Passion partagée entre un père et son fils
Chez Jean et son fils Antoine, il est indéniable que le jardinage fait partie des gênes dominants. Ils auraient pu vivre en Angleterre, terre bénie des jardiniers, et faire partie du cercle restreint des gentlemen gardeners. Férus de botanique, ils le sont. L’un a initié l’autre.
Ensemble, ils ont planté des collections. Sans verser dans la collectionnite aigüe. Juste guidés par une certaine esthétique. Aux confins de la forêt de Soignes, à cheval sur deux vallées, leurs jardins voisinent. Ensemble, ils jettent leur dévolu sur les hêtres, les érables, les Ginkgo biloba et, depuis peu, sur les azalées gantoises, dites Harde Gentse. Un petit clin d’oeil à leur passé familial et à la fin du XIXe siècle, âge d’or de ces fameuses azalées et du domaine qu’ils occupent.

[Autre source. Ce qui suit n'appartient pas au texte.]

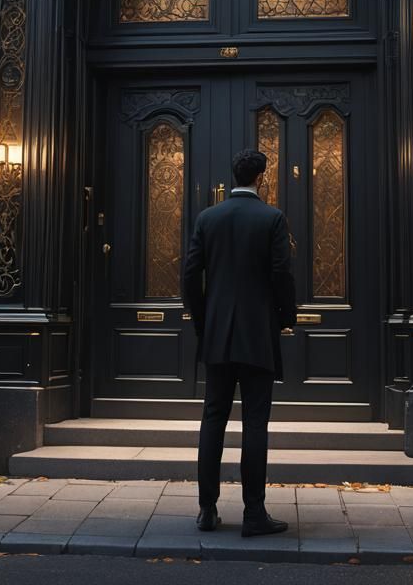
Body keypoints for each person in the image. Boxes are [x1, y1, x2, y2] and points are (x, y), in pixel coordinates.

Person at [182, 148, 297, 537]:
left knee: (212, 418)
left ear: (234, 176)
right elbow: (282, 272)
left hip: (217, 335)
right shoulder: (272, 218)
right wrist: (285, 318)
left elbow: (189, 275)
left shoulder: (207, 218)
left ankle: (206, 509)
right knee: (255, 422)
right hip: (257, 335)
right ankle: (253, 513)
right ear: (261, 177)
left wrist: (204, 320)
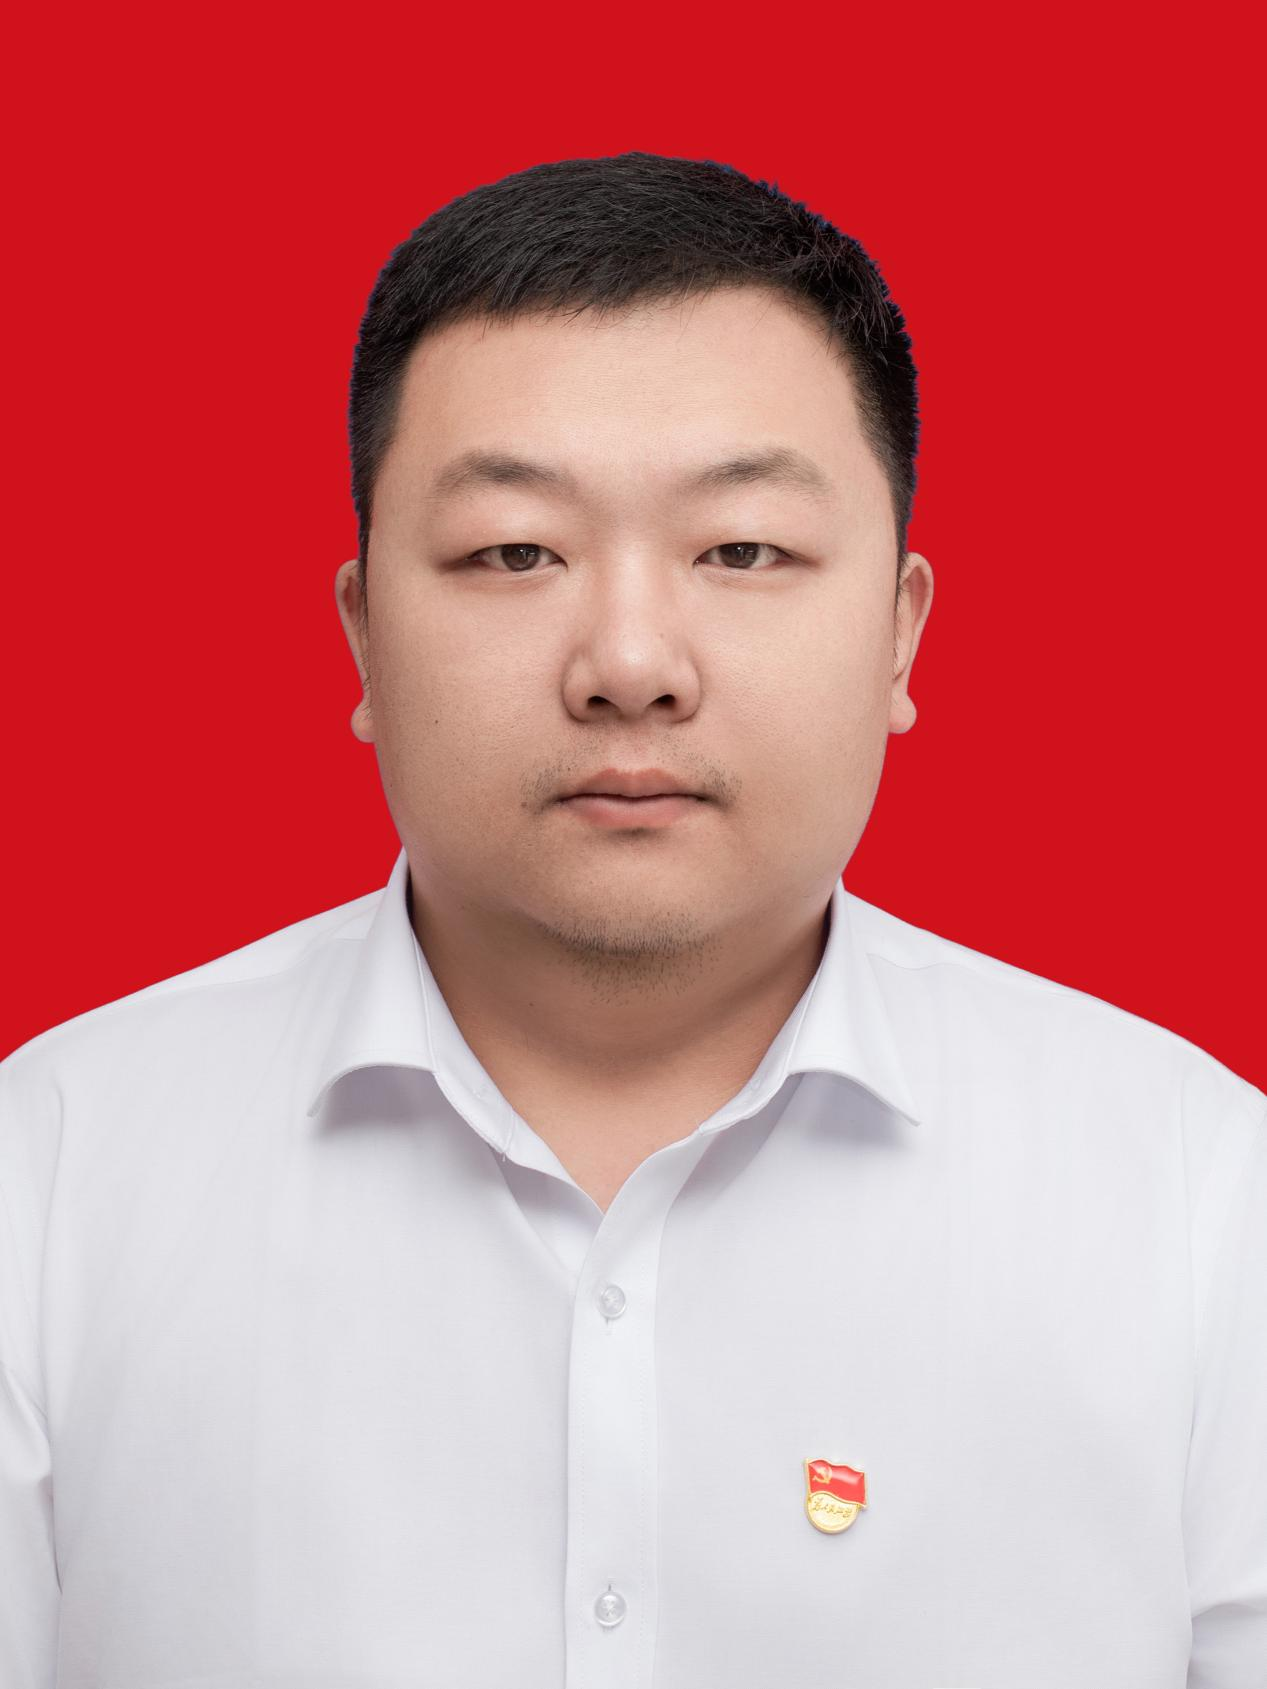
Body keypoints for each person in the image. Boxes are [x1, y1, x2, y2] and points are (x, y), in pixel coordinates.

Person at [1, 152, 1262, 1689]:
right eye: (512, 553)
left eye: (741, 551)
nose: (629, 665)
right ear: (364, 635)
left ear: (898, 633)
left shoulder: (1198, 1199)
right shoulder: (52, 1174)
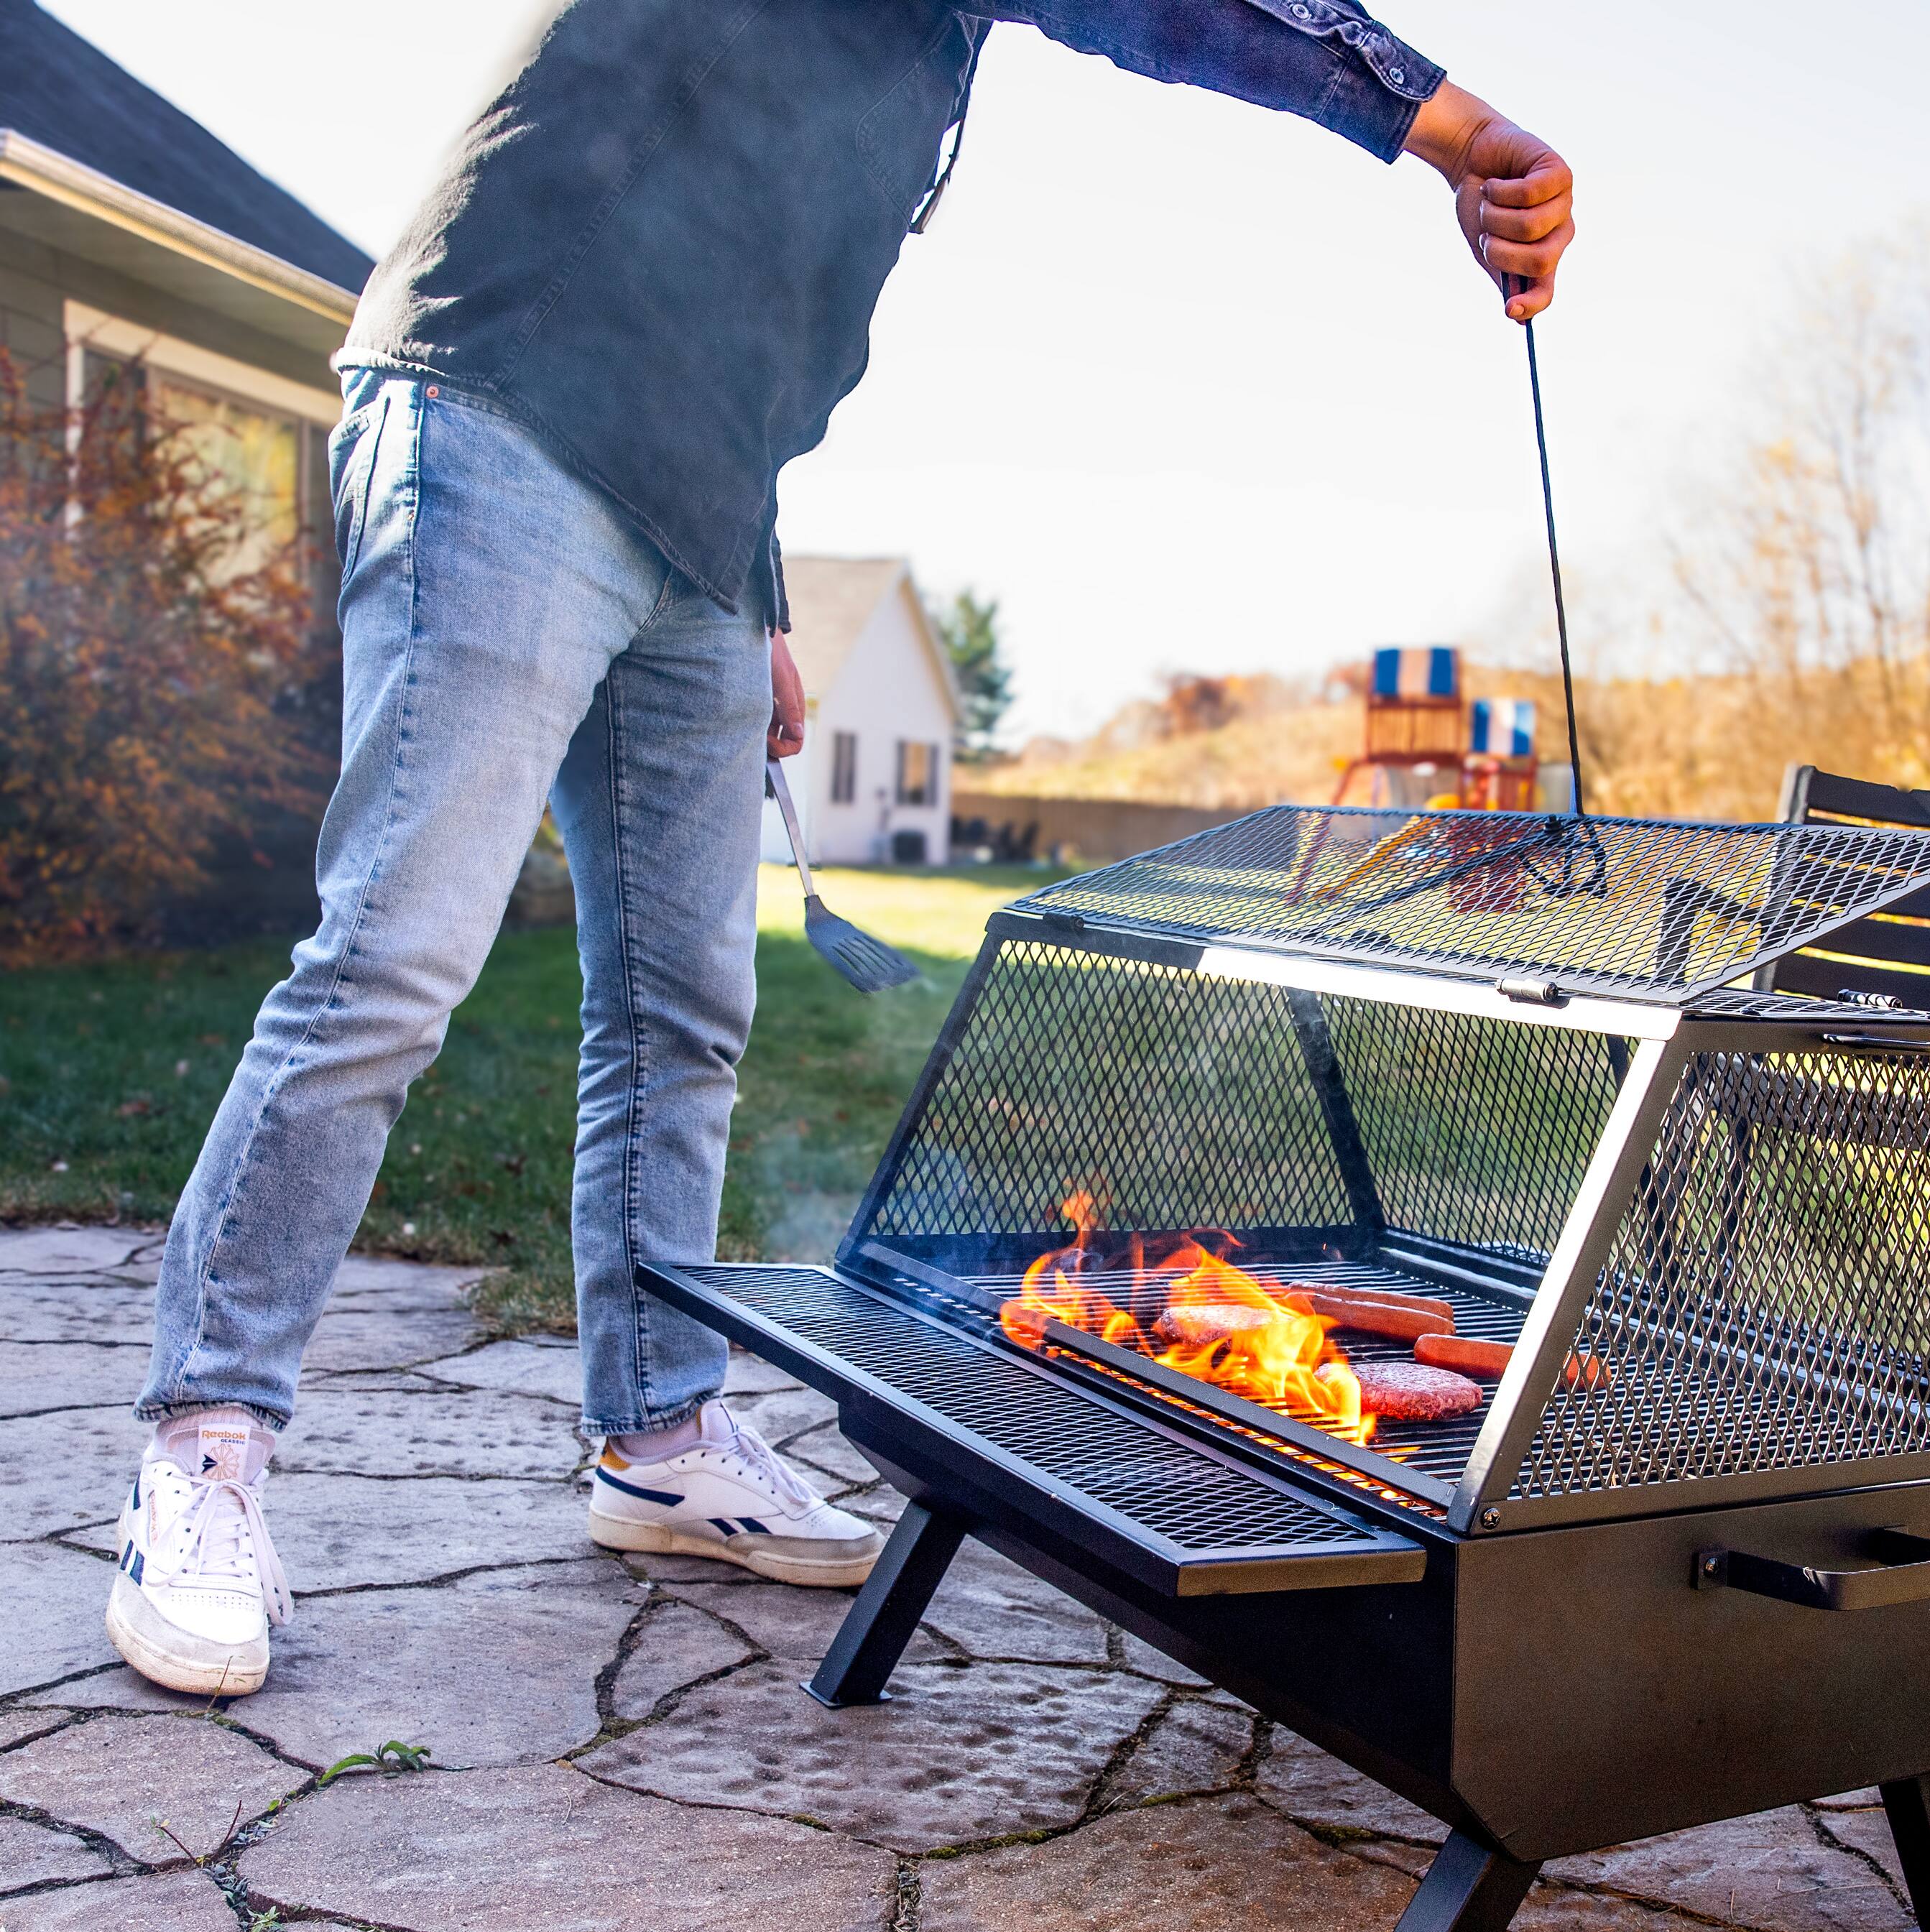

Depuis plus de 25 ans, Jean et Chantal réhabilitent un parc romantique. Ils empruntent son ambiance poétique et théâtrale au célèbre Stourhead, un des premiers jardins paysagers du Wiltshire. Ils dégagent des perspectives, dévoilent l’étang, positionnent quelques arbres et plantent le tableau de divers décors pittoresques. Les éléments d’époque sont restaurés, d’autres sont ajoutés. La promenade est surprenante. Cascade, grotte, pavillon au bord de l’eau, kiosque à musique, étrange débarcadère, colonne et escaliers qui ne vont nulle part. Au détour du chemin, un monstre fantastique semble sortir tout droit du bois sacré de Bomarzo dans le Latium. Cette oeuvre contemporaine est signée par l’architecte-grottaiolo Gabriel Pirlet aidé par la rocailleuse mozaïste Françoise Lombaers.
Dans le parc, la nature est laissée en liberté surveillée. Les herbes dites «mauvaises» côtoient les plantes rares. Seuls les chardons, ronces et quelques semis naturels d’arbres un rien expansionnistes sont éliminés.
Juste à côté, autour d’une ancienne ferme, l’ambiance du jardin d’Antoine et Donatienne est totalement différente. Pour eux, le premier impératif est de structurer le lieu et d’adoucir la pente de l’ancienne cour. Il y a 10 ans déjà, ils aménagent terrasses et niveaux et ordonnent l’ensemble autour d’un sunken garden, littéralement «jardin en contrebas». Dans la plus pure tradition britannique. Sans doute une réminiscence de Great Dixter, le célèbre domaine de Christopher Lloyd dans le Kent. Plus loin, un ancien potager fait la liaison avec le parc paternel. Il abrite des groupes d’arbustes et de rosiers entourés de clôtures de châtaignier. Les moutons y vivent librement de septembre à mars. Ils entretiennent la parcelle en grignotant toutes les branches débordantes des clôtures. Dès le printemps, une prairie fleurie prend le relais.
Chineurs invétérés, ils fouinent inlassablement chez les démolisseurs à la recherche de vieux ornements. Avec un brin de nostalgie, ils réinterprètent à leur manière l’éclectisme du style néogothique de la fin du XIXe siècle. Et non contents de leur offrir une nouvelle vie, ils créent avec talent et élégance escaliers et pavillons, fontaines et pergolas. Disséminés au gré des différents espaces et magnifiés par les végétaux, ils ont tous une histoire.
Sous la houlette d’Antoine, les projets foisonnent: un pavillon végétal, un bassin tout en longueur, un jardin de l’échiquier et une profusion de cornouillers. Mais tout est question de patience… La vertu du jardinier.